Represents not found responses.

servlets.responses.serverError

Represents server error responses.

servlets.responses.other

Represents other responses.

Database Connection Pools

Kill Bill uses 3 different database connection pools: main, shiro, and osgi. main and shiro are internal connection pools within Kill Bill core. The osgi connection pool is used by the plugins running on top of the Kill Bill platform for any database calls.

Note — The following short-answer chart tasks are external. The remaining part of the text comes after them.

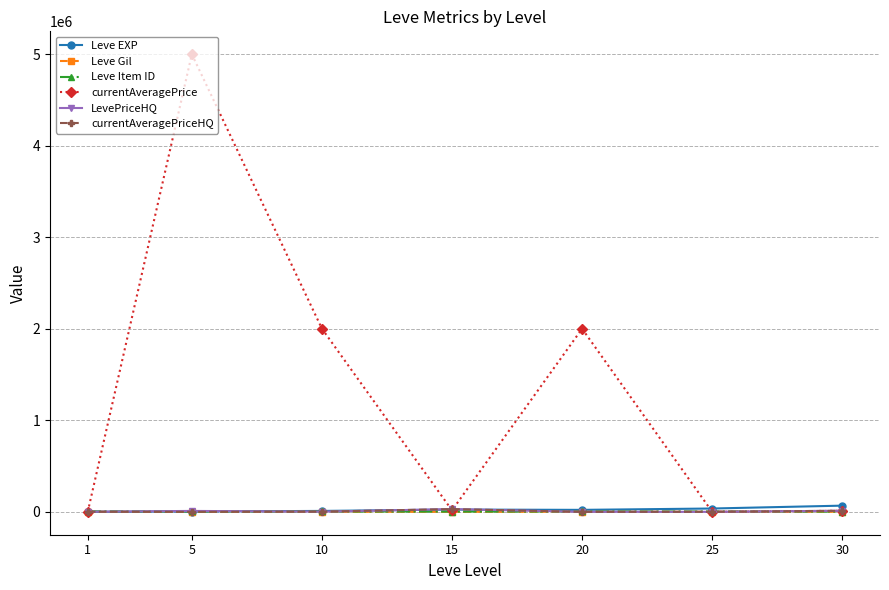

What is the sum of the currentAveragePriceHQ values at 15 and 20?

30000.0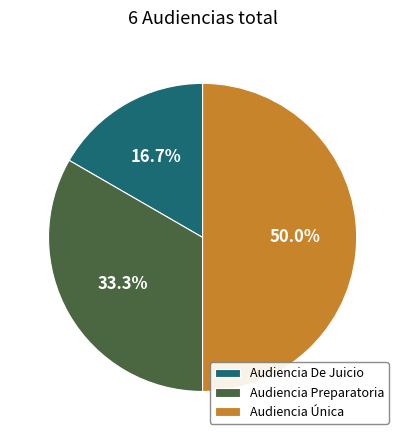

Does Audiencia De Juicio account for over 50% of the chart?

No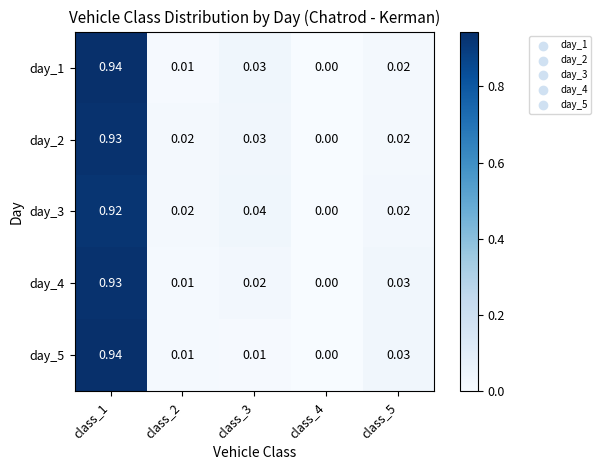

Is the value of day_5 at class_5 greater than the value of day_1 at class_5?

Yes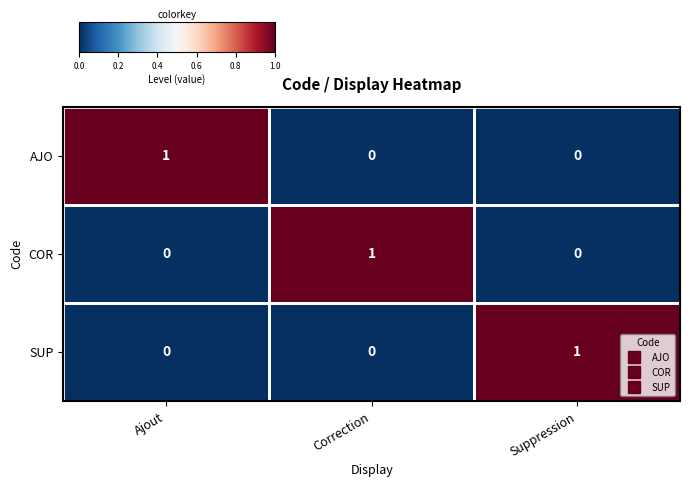

Is the value of SUP at Correction greater than the value of COR at Correction?

No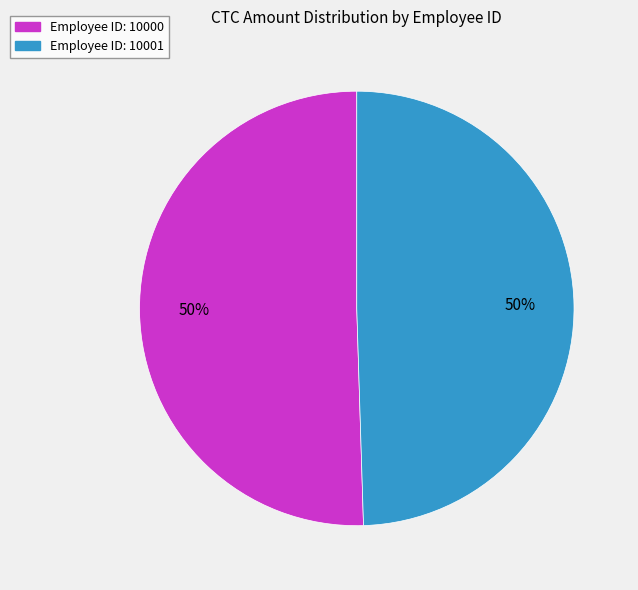

To the nearest percent, what portion does Employee ID: 10001 represent?

50%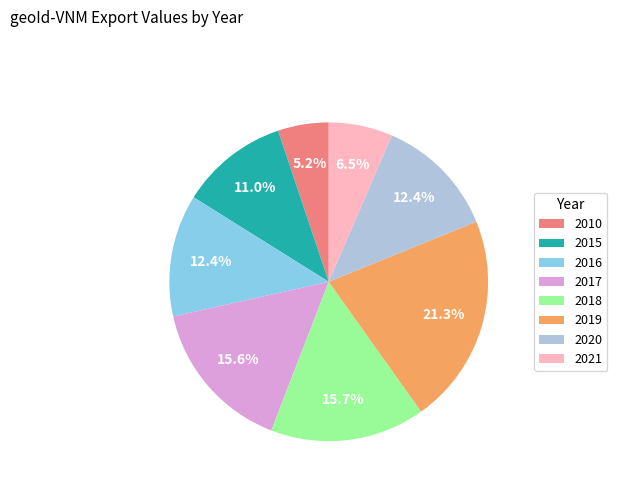

Which slice is the smallest?

2010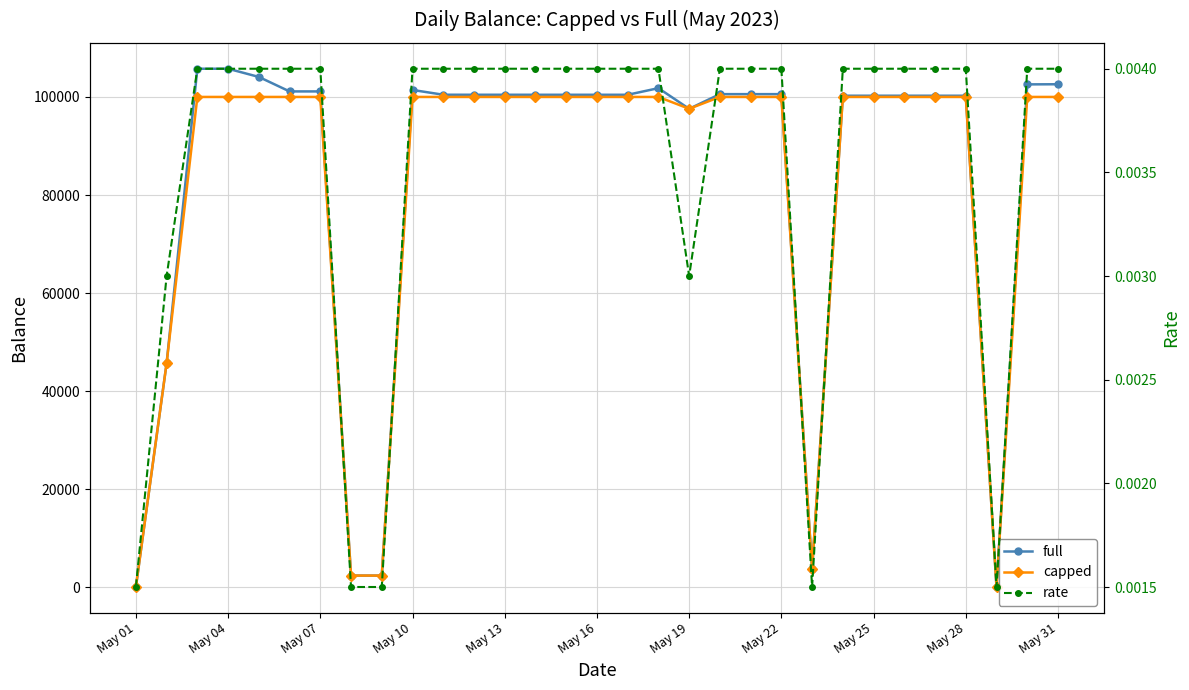

What is the sum of all capped values?

2552118.8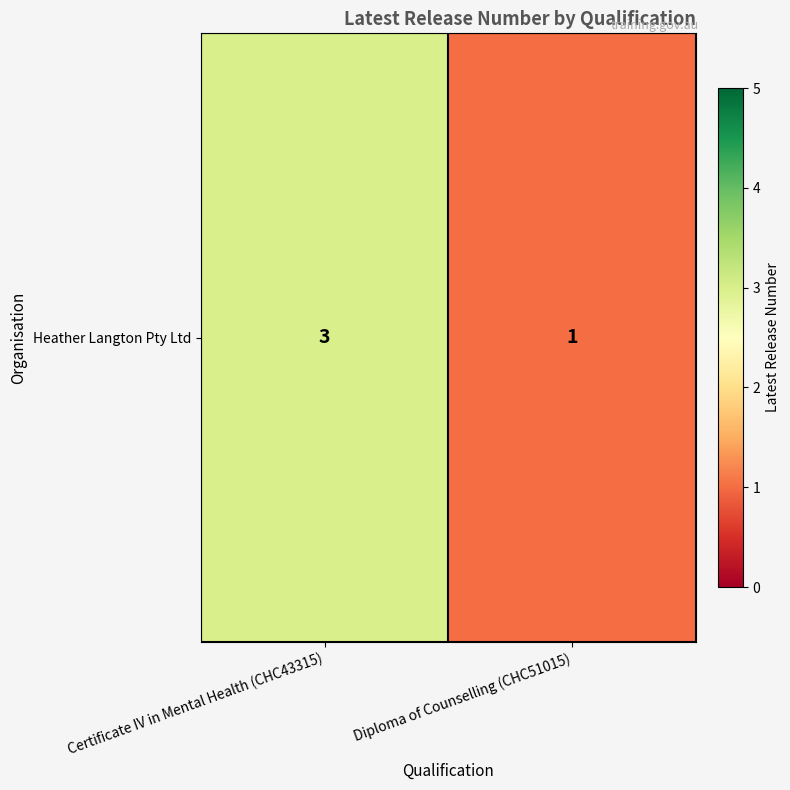

How many data points are less than 3?

1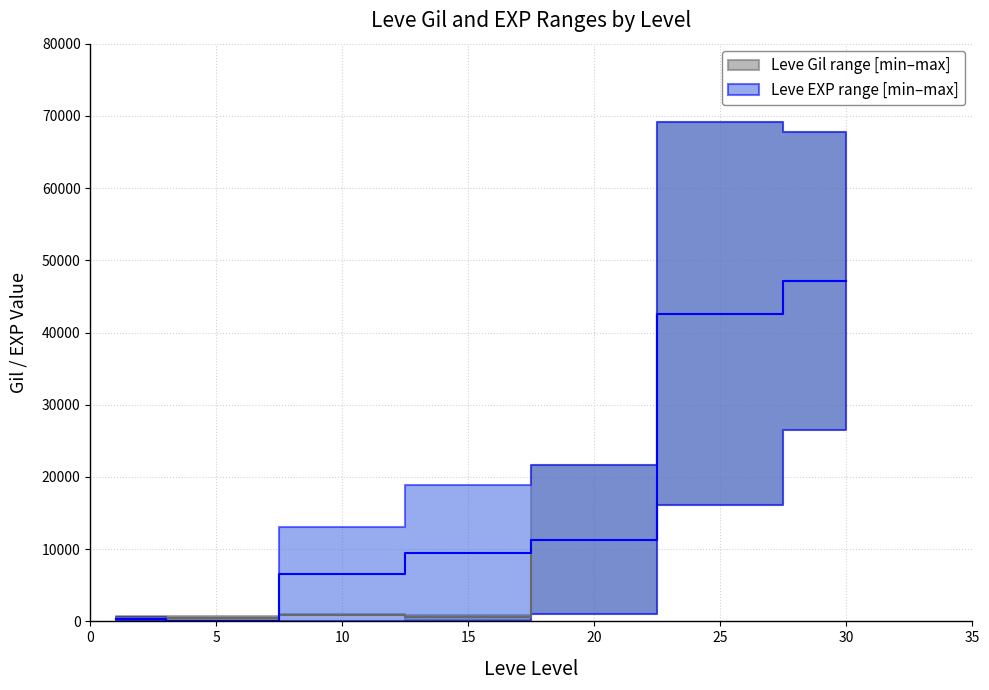

Rank the series at 10 from lowest to highest value.

Leve Gil (upper), Leve EXP (upper)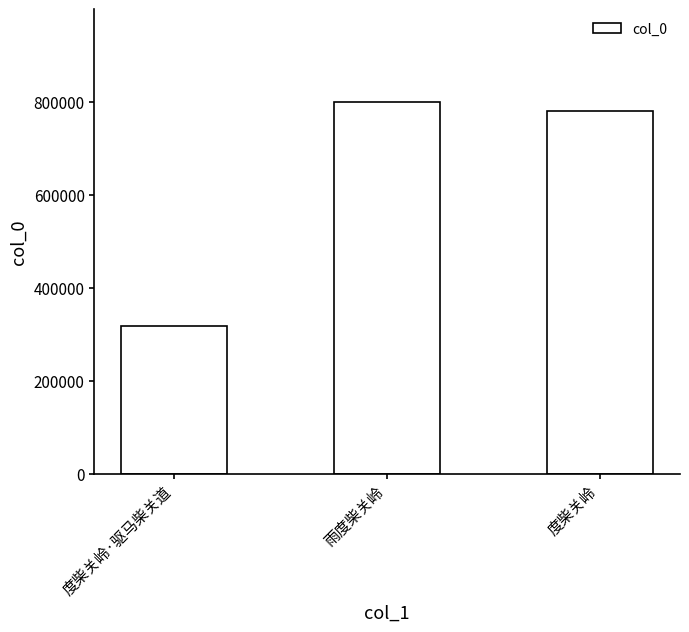

Reading left to right, list all the values displayed in this chart.

317854	799653	780949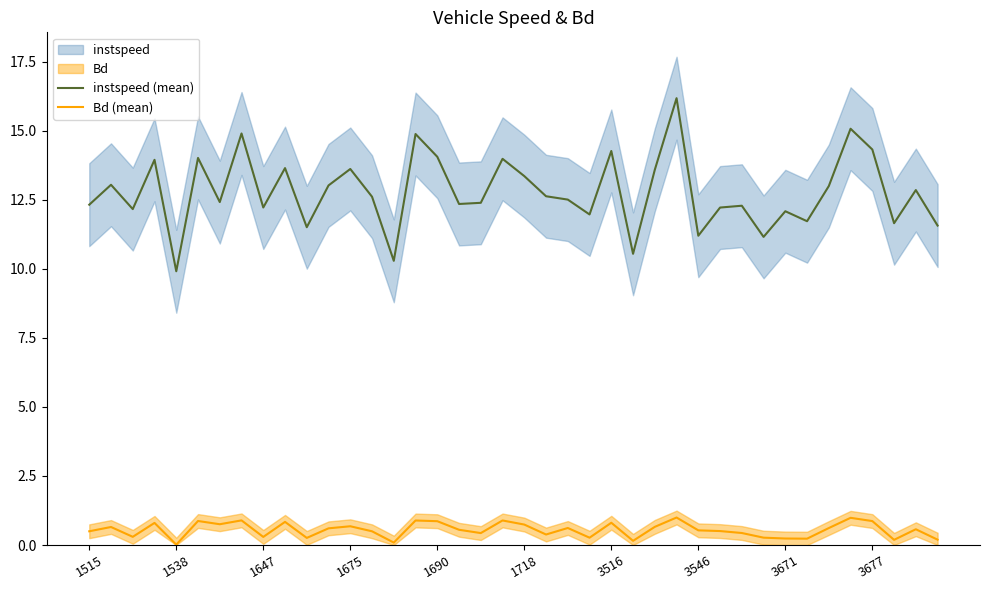

How many series are shown in this chart?

2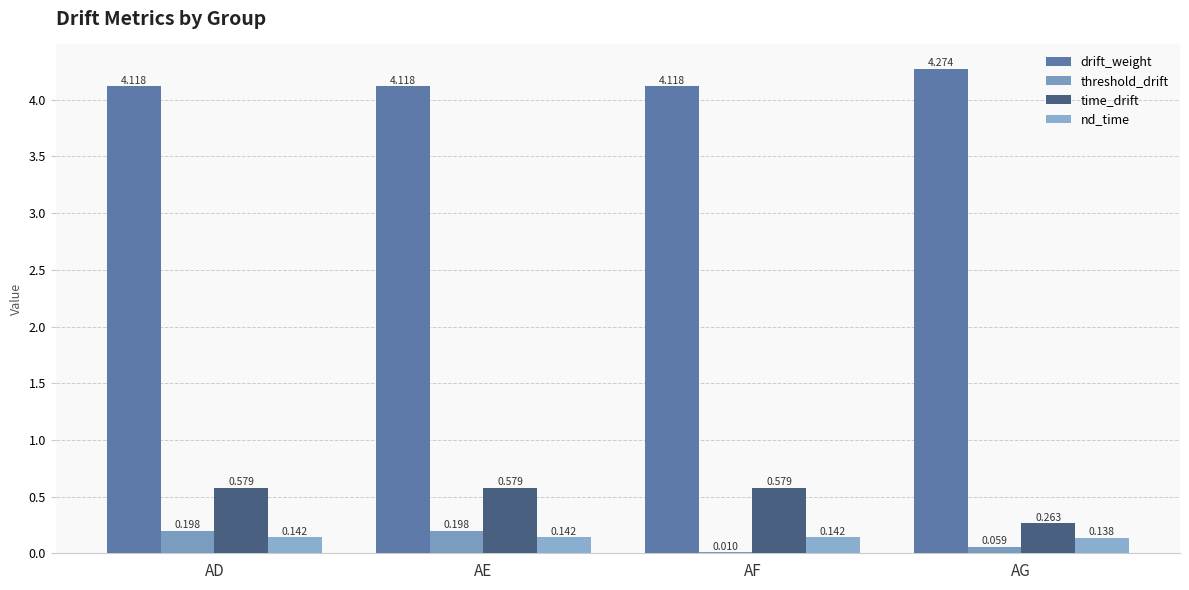

Count the drift_weight values in the range 4 to 5.

4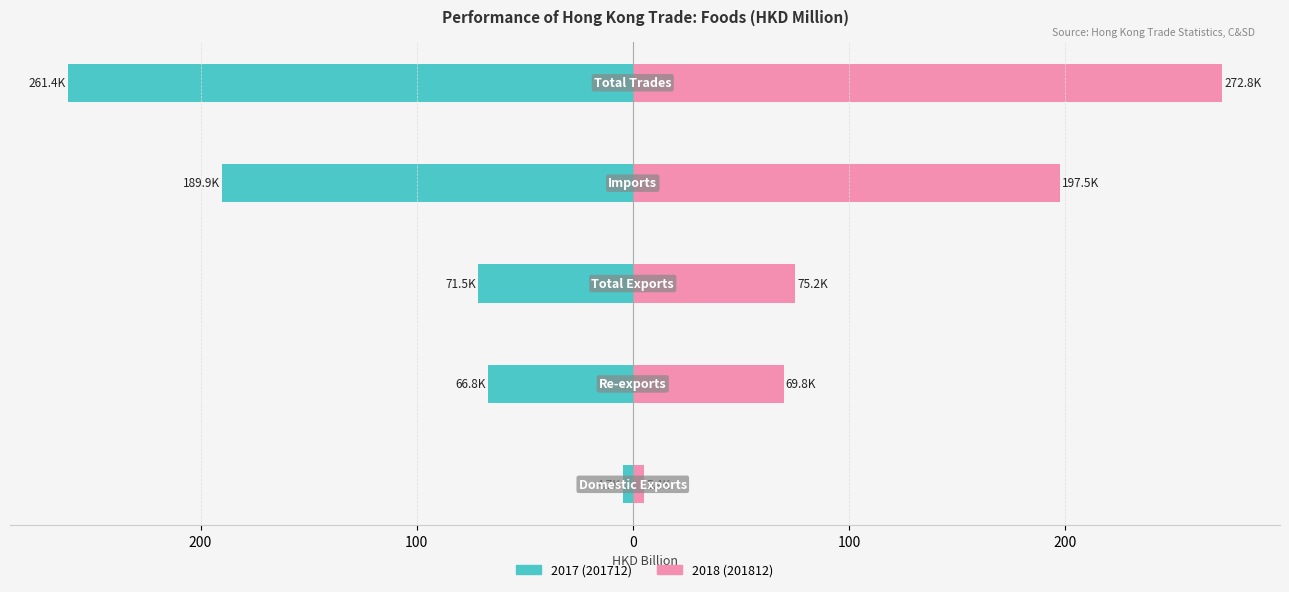

At how many categories does at least one series exceed 223?

1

The connection pool metrics are computed per node. The following metrics are Gauge metrics and so they return a single value:

Metric Name Description

main.pool.TotalConnections

Total (created) connections at time 't' for main pool

main.pool.ActiveConnections

Active (in use) connections at time 't' for main pool

main.pool.IdleConnections

Idle connections at time 't' for main pool

osgi.pool.TotalConnections

Total (created) connections at time 't' for osgi pool

osgi.pool.ActiveConnections

Active (in use) connections at time 't' for osgi pool

osgi.pool.IdleConnections

Idle connections at time 't' for osgi pool

shiro.pool.TotalConnections

Total (created) connections at time 't' for shiro pool

shiro.pool.ActiveConnections

Active (in use) connections at time 't' for shiro pool

shiro.pool.IdleConnections

Idle connections at time 't' for shiro pool

The following metrics are timer metrics and provide different data points for the sample kinds listed above:

Metric Name Description

main.pool.Wait

Wait time to get a connection from the pool.

osgi.pool.Wait

Wait time to get a connection from the pool.

shiro.pool.Wait

Wait time to get a connection from the pool.